Provided text Start Marker

New York, October 1966
. . . THE VELVET UNDERGROUND IS NOT A FIRST-CLASS CAR ON THE LONDON transit system, but Andy’s rock group. Sometimes they sing, sometimes they just stroke their instruments into a single, hour-long jam. Their sound is a savage series of atonal thrusts and electronic feedback. Their lyrics combine sado-masochistic frenzy with free-association imagery. The whole thing seems to be the product of a secret marriage between Bob Dylan and the Marquis de Sade. It takes a lot to laugh; it takes a train to cry.
Andy says he is through with phosphorescent flowers and cryptic soup cans. Now it’s rock. He may finally conquer the world through its soft, teenage underbelly.
“It’s ugly,” he admits. “It’s a very ugly effect when you put it all together. But it’s beautiful. You know, you just look at the whole thing— the Velvets playing and Gerard dancing and all the film and light, and it’s a beautiful thing. Very Vinyl. Beautiful.”
“Yeah, beautiful. There are beautiful sounds in rock. Very lazy, dreamlike noises. You can forget about the lyrics in most songs. Just dig the noise, and you’ve got our sound. We’re putting everything together—lights and film and music—and we’re reducing it to its lowest common denominator. We’re musical primitives.”
That’s John Cale, composer, guitarist and resident Welshman for the Velvet Underground. Cale plays a mean, slashing viola. And piano, when he has to. He and Lou Reed once shared a three-room flat on Ludlow Street and a group called the Primitives. Their place was cold (broken crates in a wood-burning fireplace looked very chic but also kept the blood circulating). The group was cold too, bassman Sterling Morrison recalls: “Sometimes we’d do more jumping around in a night than the goddam waitresses. Before Andy saw us at the Cafe Bizarre (which isn’t exactly the Copa of McDougal Street) we were busting our balls in work. Up to here. And you can’t do anything creative when you’re struggling to keep the basic stuff coming. Now it seems we have time to catch our breath. We have more direction—that’s where Andy comes in. We eat better, we work less and we’ve found a new medium for our music. It’s one thing to hustle around for odd jobs. But now we’re not just another band; we’re an act. See, when a band becomes an act, you get billing. You get days off. You don’t just work nights—you’re like, Engaged.”
Nightly at the Balloon Farm the Velvets demonstrate what distinguishes an act from a band. They are special. They even have a chanteuse—Nico, who is half goddess, half icicle. If you say bad things about her singing, she doesn’t talk to you. If you say nice things, she doesn’t talk to you either. If you say that she sounds like a bellowing moose, she might smile if she digs the sound of that in French. Onstage, she is somewhat less communicative. But she sings in perfect mellow ovals. It sounds something like a cello getting up in the morning. All traces of melody depart early in her solo. The music courses into staccato beats, then slows into syrupy feedback. All this goes on until everyone is satisfied that the point has gotten across.

Provided text End Marker
Supplied material Start Marker

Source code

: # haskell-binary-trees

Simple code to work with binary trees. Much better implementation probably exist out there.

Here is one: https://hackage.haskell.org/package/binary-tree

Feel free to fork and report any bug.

Supplied material End Marker

## Work instructions
(1) Decide whether each statement below agrees with the article on the Velvet Underground, answering yes or no and quoting the deciding words: (a) John Cale plays viola in the group. (b) Sterling Morrison is the group's drummer. (c) Andy first saw the band at the Balloon Farm.
(2) In the entries, repeat the lines from the one holding "Simple code to" through the last line of the entries, both ends included.

## Solutions to each task
(1)
(a) Yes: "Cale plays a mean, slashing viola."
(b) No: "bassman Sterling Morrison recalls"
(c) No: "Before Andy saw us at the Cafe Bizarre"

(2)
Simple code to work with binary trees. Much better implementation probably exist out there.

Here is one: https://hackage.haskell.org/package/binary-tree

Feel free to fork and report any bug.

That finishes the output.